I love editors. I wish there were more of them and they got paid better. I think writers NEED editors especially now. Yes, I love working with editors especially when they share your vision and believe in your work. I had only one bad experience with an editor, and I think it was because they didn’t share my vision. They wanted to make my work more ‘accessible’ which is a word I actually hate (when it comes to writing) and there aren’t many words I hate.
9 - What is the best piece of advice you've heard (not necessarily given to you directly)?
The best piece of advice I’ve ever heard as a writer comes from Seamus Heaney: Don’t listen to anybody who has not produced good work. The second piece of advice comes from Doris Lessing: The conditions for writing will always be impossible (so don’t let that stop you). And the third piece of advice comes from me (she says arrogantly): Even when it comes to our precious writing—and we can be precious about it!—actual humans come first but so does the truth, and that’s a delicate balance sometimes. Also, be nice. There’s really no need to be a dick in this life. (Another piece of advice was said to me directly from the former poet laureate of Wales: There are assholes everywhere.)
10 - How easy has it been for you to move between genres (poetry to prose)? What do you see as the appeal?
It is pretty easy for me although almost everything comes out first (or best) as poetry. Still, I started out as a journalist. I come from a storytelling culture. Sometimes you just have to tell the story.
That’s what happened to me a few years ago. I got a little tired of ‘telling my story’ in fragments or bits and pieces of poetry and just wanted the whole narrative laid out there plainly for everyone to see: death of my father, ‘scandalous’ marriage, birth of my son, becoming a poet and this became Breach (see above), a work of creative non-fiction. I’m working on a novel now (called Thaw) that goes over some of the same events but from a different angle.
11 - What kind of writing routine do you tend to keep, or do you even have one? How does a typical day (for you) begin?
These days I can’t keep much of a routine as I work full-time at the college (John Abbott College in Montreal). I am one of those people, I’m afraid, who people make fun of for getting up a 5 am, but I have to. I live on the Plateau Mont Royal, so I feel the need to get up before the city does in order to get some quiet and even then! I try to get between one and four hours of writing time in during the mornings depending on my schedule and the day and who needs what and when. It doesn’t always work. I often work weekends to make up for lost time during the week. I barely ever work in the evenings because I am too tired and my brain generally stops functioning after supper. I got my work ethic from my late father who grew up in poverty, had three kids, and built a business from the ground up.
The typical day begins with coffee—exactly three cups—and going over my schedule and then a poem or two and some sort of lefty political podcast.
12 - When your writing gets stalled, where do you turn or return for (for lack of a better word) inspiration?

· · ·

**Activities**
1. Write out the stretch of the writer interview from "10 - How easy" through "(for you) begin?".
2. Continue the writer interview from the point where it stops.

· · ·

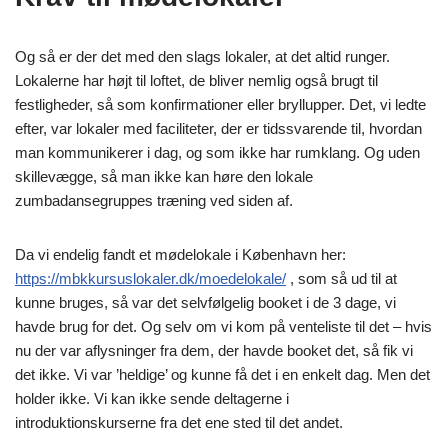
Og så er der det med den slags lokaler, at det altid runger.
Lokalerne har højt til loftet, de bliver nemlig også brugt til
festligheder, så som konfirmationer eller bryllupper. Det, vi ledte
efter, var lokaler med faciliteter, der er tidssvarende til, hvordan
man kommunikerer i dag, og som ikke har rumklang. Og uden
skillevægge, så man ikke kan høre den lokale
zumbadansegruppes træning ved siden af.
Da vi endelig fandt et mødelokale i København her:
https://mbkkursuslokaler.dk/moedelokale/
, som så ud til at
kunne bruges, så var det selvfølgelig booket i de 3 dage, vi
havde brug for det. Og selv om vi kom på venteliste til det – hvis
nu der var aflysninger fra dem, der havde booket det, så fik vi
det ikke. Vi var ’heldige’ og kunne få det i en enkelt dag. Men det
holder ikke. Vi kan ikke sende deltagerne i
introduktionskurserne fra det ene sted til det andet.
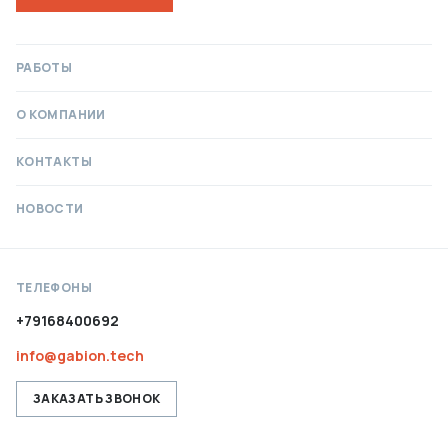
РАБОТЫ
О КОМПАНИИ
КОНТАКТЫ
НОВОСТИ
ТЕЛЕФОНЫ
+79168400692
info@gabion.tech
ЗАКАЗАТЬ ЗВОНОК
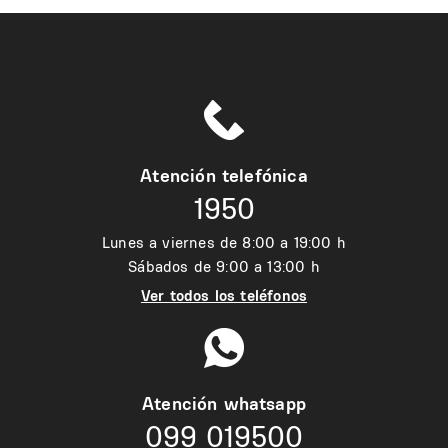
Atención telefónica
1950
Lunes a viernes de 8:00 a 19:00 h
Sábados de 9:00 a 13:00 h
Ver todos los teléfonos
Atención whatsapp
099 019500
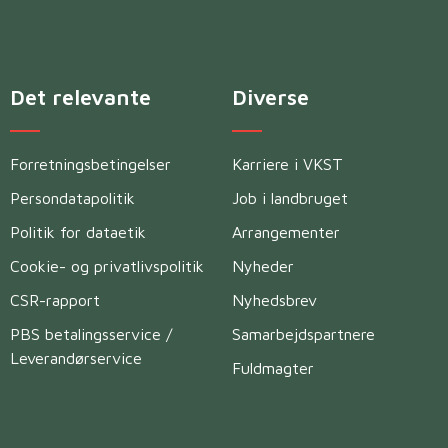
Det relevante
Diverse
Forretningsbetingelser
Karriere i VKST
Persondatapolitik
Job i landbruget
Politik for dataetik
Arrangementer
Cookie- og privatlivspolitik
Nyheder
CSR-rapport
Nyhedsbrev
PBS betalingsservice /
Samarbejdspartnere
Leverandørservice
Fuldmagter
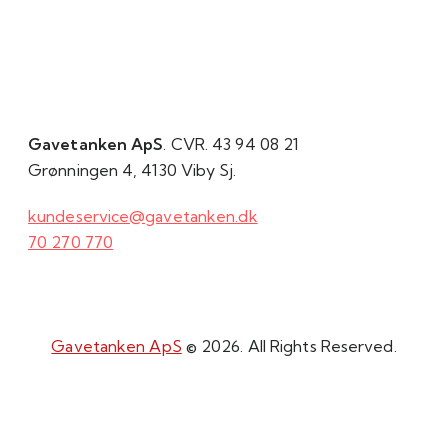
Gavetanken ApS
. CVR. 43 94 08 21
Grønningen 4, 4130 Viby Sj.
kundeservice@gavetanken.dk
70 270 770
Gavetanken ApS
© 2026. All Rights Reserved.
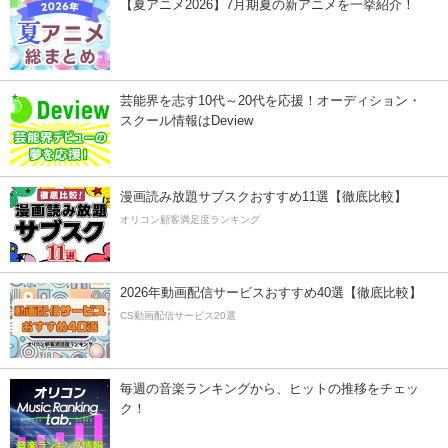
【夏アニメ2026】7月期夏の新アニメを一挙紹介！
芸能界を志す10代～20代を応援！オーディション・
スクール情報はDeview
漫画読み放題サブスクおすすめ11選【徹底比較】
オリコン顧客満足度ランキング
2026年動画配信サービスおすすめ40選【徹底比較】
CS動画配信サービス20選
毎週の音楽ランキングから、ヒットの推移をチェッ
ク！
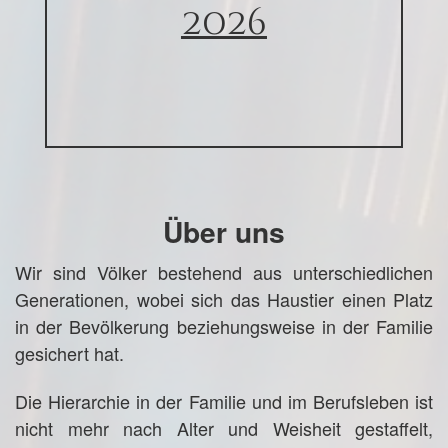
2026
Über uns
Wir sind Völker bestehend aus unterschiedlichen
Generationen, wobei sich das Haustier einen Platz
in der Bevölkerung beziehungsweise in der Familie
gesichert hat.
Die Hierarchie in der Familie und im Berufsleben ist
nicht mehr nach Alter und Weisheit gestaffelt,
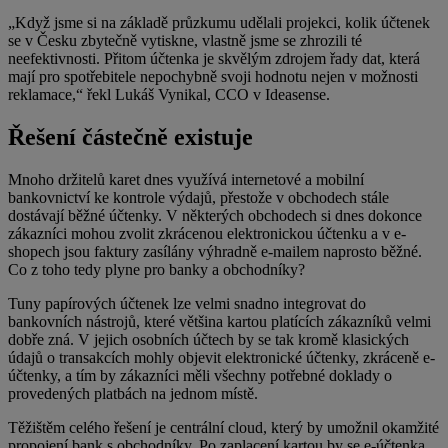
„Když jsme si na základě průzkumu udělali projekci, kolik účtenek
se v Česku zbytečně vytiskne, vlastně jsme se zhrozili té
neefektivnosti. Přitom účtenka je skvělým zdrojem řady dat, která
mají pro spotřebitele nepochybně svoji hodnotu nejen v možnosti
reklamace,“ řekl Lukáš Vynikal, CCO v Ideasense.
Řešení částečně existuje
Mnoho držitelů karet dnes využívá internetové a mobilní
bankovnictví ke kontrole výdajů, přestože v obchodech stále
dostávají běžné účtenky. V některých obchodech si dnes dokonce
zákazníci mohou zvolit zkrácenou elektronickou účtenku a v e-
shopech jsou faktury zasílány výhradně e-mailem naprosto běžné.
Co z toho tedy plyne pro banky a obchodníky?
Tuny papírových účtenek lze velmi snadno integrovat do
bankovních nástrojů, které většina kartou platících zákazníků velmi
dobře zná. V jejich osobních účtech by se tak kromě klasických
údajů o transakcích mohly objevit elektronické účtenky, zkráceně e-
účtenky, a tím by zákazníci měli všechny potřebné doklady o
provedených platbách na jednom místě.
Těžištěm celého řešení je centrální cloud, který by umožnil okamžité
propojení bank s obchodníky. Po zaplacení kartou by se e-účtenka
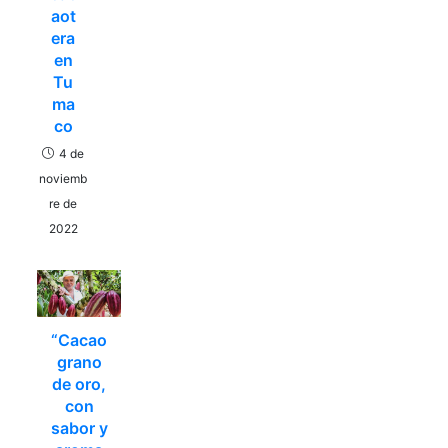
aot
era
en
Tu
ma
co
4 de
noviemb
re de
2022
“Cacao
grano
de oro,
con
sabor y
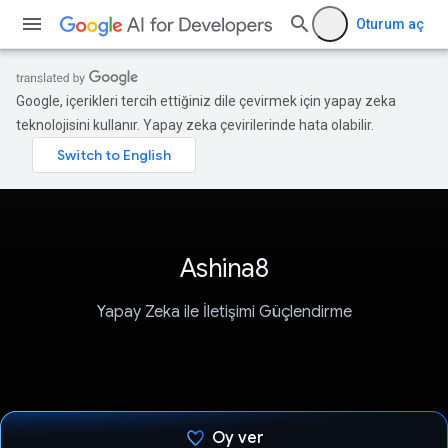
Oturum aç
Google, içerikleri tercih ettiğiniz dile çevirmek için yapay zeka
teknolojisini kullanır. Yapay zeka çevirilerinde hata olabilir.
Ashina8
Yapay Zeka ile İletişimi Güçlendirme
Oy ver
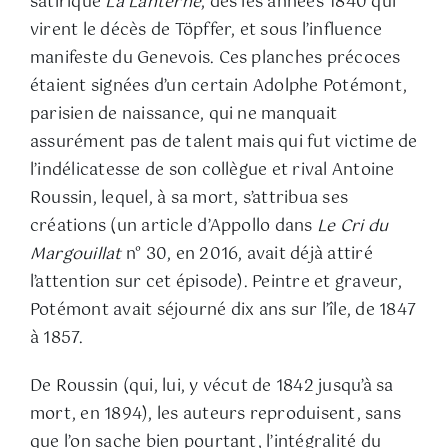
satirique
La Lanterne
, dès les années 1840 qui
virent le décès de Töpffer, et sous l’influence
manifeste du Genevois. Ces planches précoces
étaient signées d’un certain Adolphe Potémont,
parisien de naissance, qui ne manquait
assurément pas de talent mais qui fut victime de
l’indélicatesse de son collègue et rival Antoine
Roussin, lequel, à sa mort, s’attribua ses
créations (un article d’Appollo dans
Le Cri du
Margouillat
n° 30, en 2016, avait déjà attiré
l’attention sur cet épisode). Peintre et graveur,
Potémont avait séjourné dix ans sur l’île, de 1847
à 1857.
De Roussin (qui, lui, y vécut de 1842 jusqu’à sa
mort, en 1894), les auteurs reproduisent, sans
que l’on sache bien pourtant, l’intégralité du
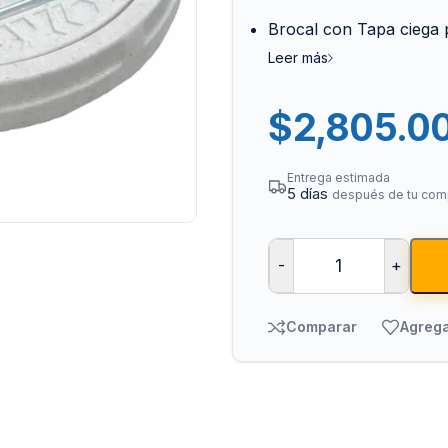
Brocal con Tapa ciega p
Leer más
$
2,805.0
Entrega estimada
5 días
después de tu com
Bombas para Agua
Man
Hidroneumáticos y Sistemas de Presión
Para
-
+
Centrífugas y Periféricas
Para
Sumergibles para Agua Limpia
Para
Comparar
Agrega
Sumergibles para Agua Sucia y Drenaje
Par
Accesorios y Refacciones para Bombas
Par
Sumergibles para Pozo Profundo
Vál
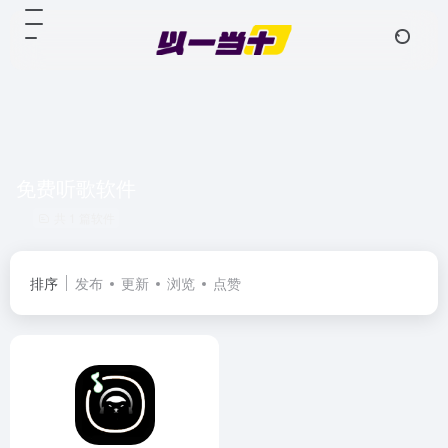
免费听歌软件
共 1 篇软件
排序
发布
更新
浏览
点赞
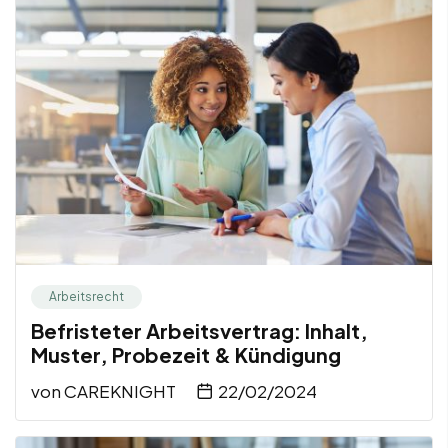
Arbeitsrecht
Befristeter Arbeitsvertrag: Inhalt,
Muster, Probezeit & Kündigung
von
CAREKNIGHT
22/02/2024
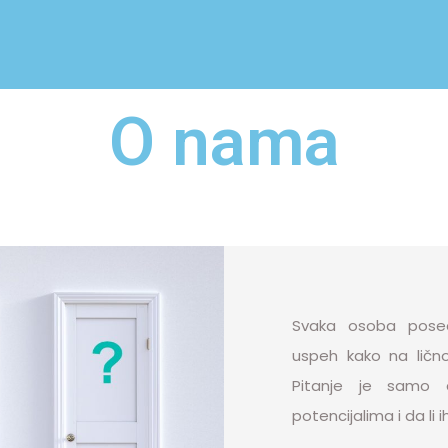
O nama
Svaka osoba posed
uspeh kako na ličn
Pitanje je samo d
potencijalima i da li 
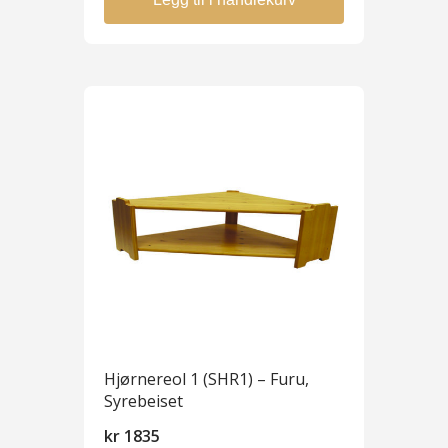
Hjørnereol 1 (SHR1) – Furu,
Syrebeiset
kr
1835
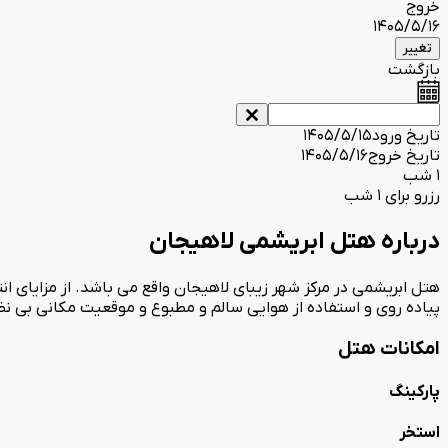
خروج
1405/5/16
تغییر
بازگشت
تاریخ ورود
1405/5/15
تاریخ خروج
1405/5/16
1 شب
رزرو برای 1 شب
درباره هتل ابریشمی لاهیجان
هتل ابریشمی در مرکز شهر زیبای لاهیجان واقع می باشد. از مزایای 
پیاده روی و استفاده از هوایی سالم و مطبوع و موقعیت مکانی بی نظ
امکانات هتل
پارکینگ
استخر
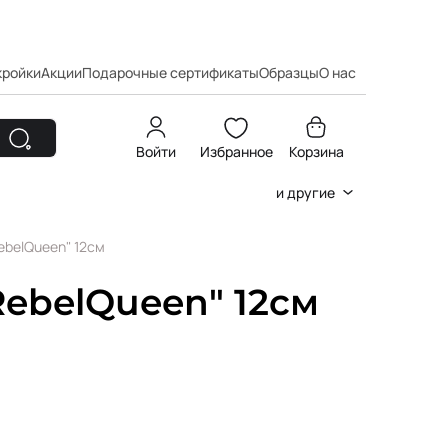
кройки
Акции
Подарочные сертификаты
Образцы
О нас
Войти
Избранное
Корзина
и другие
ebelQueen" 12см
ebelQueen" 12см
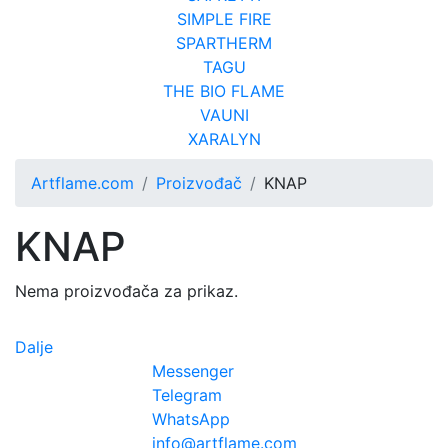
SIMPLE FIRE
SPARTHERM
TAGU
THE BIO FLAME
VAUNI
XARALYN
Artflame.com
Proizvođač
KNAP
KNAP
Nema proizvođača za prikaz.
Dalje
Messenger
Telegram
WhatsApp
info@artflame.com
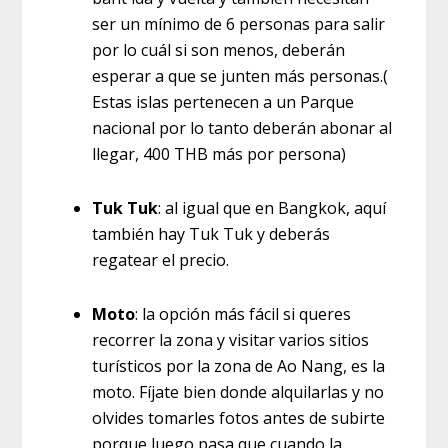
ser un mínimo de 6 personas para salir
por lo cuál si son menos, deberán
esperar a que se junten más personas.(
Estas islas pertenecen a un Parque
nacional por lo tanto deberán abonar al
llegar, 400 THB más por persona)
Tuk Tuk
: al igual que en Bangkok, aquí
también hay Tuk Tuk y deberás
regatear el precio.
Moto
: la opción más fácil si queres
recorrer la zona y visitar varios sitios
turísticos por la zona de Ao Nang, es la
moto. Fíjate bien donde alquilarlas y no
olvides tomarles fotos antes de subirte
porque luego pasa que cuando la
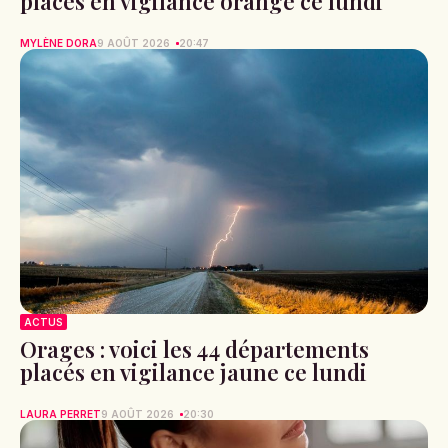
placés en vigilance orange ce lundi
MYLÈNE DORA
9 AOÛT 2026
20:47
ACTUS
Orages : voici les 44 départements
placés en vigilance jaune ce lundi
LAURA PERRET
9 AOÛT 2026
20:30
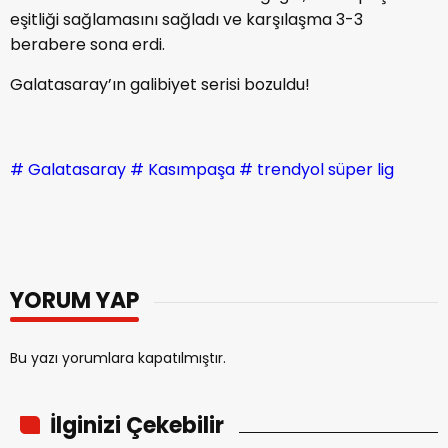
eşitliği sağlamasını sağladı ve karşılaşma 3-3
berabere sona erdi.
Galatasaray’ın galibiyet serisi bozuldu!
# Galatasaray
# Kasımpaşa
# trendyol süper lig
YORUM YAP
Bu yazı yorumlara kapatılmıştır.
İlginizi Çekebilir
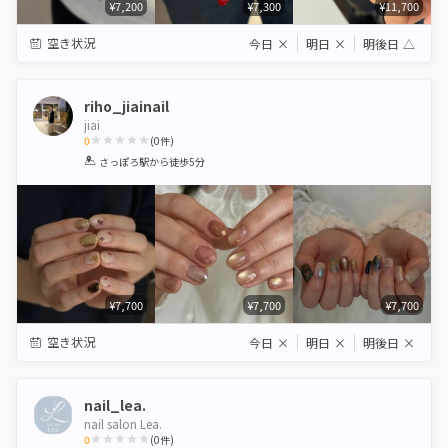
¥7,200
¥7,300
¥11,700
空き状況
今日
×
明日
×
明後日
△
riho_jiainail
jiai
0
(
0
件)
1
2
3
4
5
さっぽろ駅
から徒歩5分
Star
Stars
Stars
Stars
Stars
¥7,700
¥7,700
¥7,700
空き状況
今日
×
明日
×
明後日
×
nail_lea.
nail salon Lea.
0
(
0
件)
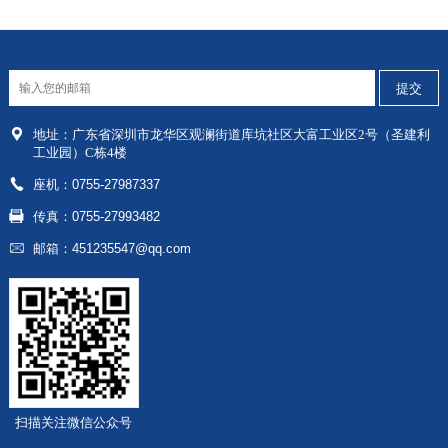
地址：
广东省深圳市龙华区
观澜街道库坑社区大富工业区2号（圣建利
工业园）C栋4楼
座机：0755-27987337
传真：0755-27993482
邮箱：451235547@qq.com
扫描关注微信公众号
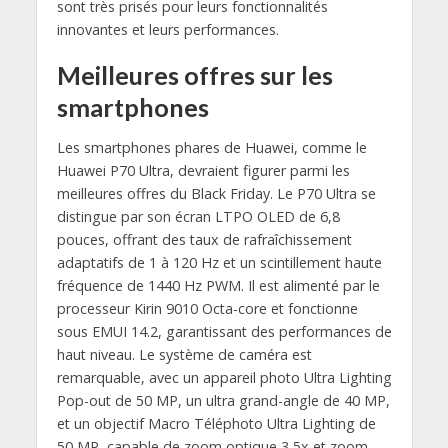
sont très prisés pour leurs fonctionnalités
innovantes et leurs performances.
Meilleures offres sur les
smartphones
Les smartphones phares de Huawei, comme le
Huawei P70 Ultra, devraient figurer parmi les
meilleures offres du Black Friday. Le P70 Ultra se
distingue par son écran LTPO OLED de 6,8
pouces, offrant des taux de rafraîchissement
adaptatifs de 1 à 120 Hz et un scintillement haute
fréquence de 1440 Hz PWM. Il est alimenté par le
processeur Kirin 9010 Octa-core et fonctionne
sous EMUI 14.2, garantissant des performances de
haut niveau. Le système de caméra est
remarquable, avec un appareil photo Ultra Lighting
Pop-out de 50 MP, un ultra grand-angle de 40 MP,
et un objectif Macro Téléphoto Ultra Lighting de
50 MP, capable de zoom optique 3,5x et zoom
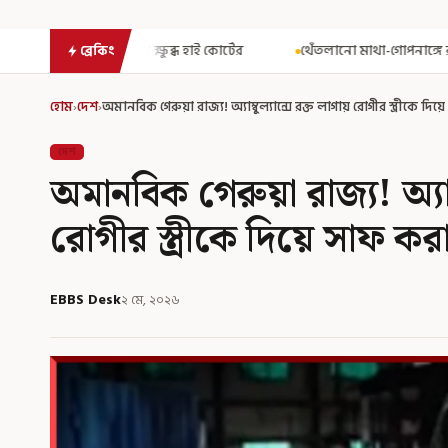
্ষুব্ধ হাই কোর্টের
থেঁতলানো মাথা-গোপনাঙ্গে রড! বিজেপিশাসিত অসমে 
ব্রেকিং
হোম
›
দেশ
›
অমানবিক গেরুয়া রাজ্য! অ্যাম্বুল্যান্সে রক্ত লাগায় রোগীর স্ত্রীকে 
দেশ
অমানবিক গেরুয়া রাজ্য! অ্যাম্
রোগীর স্ত্রীকে দিয়ে সাফ ক
EBBS Desk
২ মে, ২০২৬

· · ·

**Answers given**
1.
10 - How easy has it been for you to move between genres (poetry to prose)? What do you see as the appeal?
It is pretty easy for me although almost everything comes out first (or best) as poetry. Still, I started out as a journalist. I come from a storytelling culture. Sometimes you just have to tell the story.
That’s what happened to me a few years ago. I got a little tired of ‘telling my story’ in fragments or bits and pieces of poetry and just wanted the whole narrative laid out there plainly for everyone to see: death of my father, ‘scandalous’ marriage, birth of my son, becoming a poet and this became Breach (see above), a work of creative non-fiction. I’m working on a novel now (called Thaw) that goes over some of the same events but from a different angle.
11 - What kind of writing routine do you tend to keep, or do you even have one? How does a typical day (for you) begin?

2.
When my writing gets stalled, I return to my desk or notebook and keep going. I re-read, I remember, I try not to judge (oh, but I judge), I try to believe if a book is supposed to be it will be. I follow my intuition, annoying I know, but if a project is really stuck, I just move on to a new project at least for a while and hope for the best. I often have multiple projects going at once. Reading also helps.
13 - What fragrance reminds you of home?
Cedar. I grew up in a cedar house. Plaster and glue. My father was a prosthetist and built legs for people. The sea.
14 - David W. McFadden once said that books come from books, but are there any other forms that influence your work, whether nature, music, science or visual art?
All of the above really, with perhaps some particular affection for visual art. I’ve collaborated with visual artists, dancers, and musicians and I love it. I would also add fashion and gossip. Yellow journalism. Tabloids. Scandal.
Also: the ocean and its rhythms + moods—mainly the North Atlantic but also the Pacific; whales, fish, lately cats. Glenn Gould.
15 - What other writers or writings are important for your work, or simply your life outside of your work?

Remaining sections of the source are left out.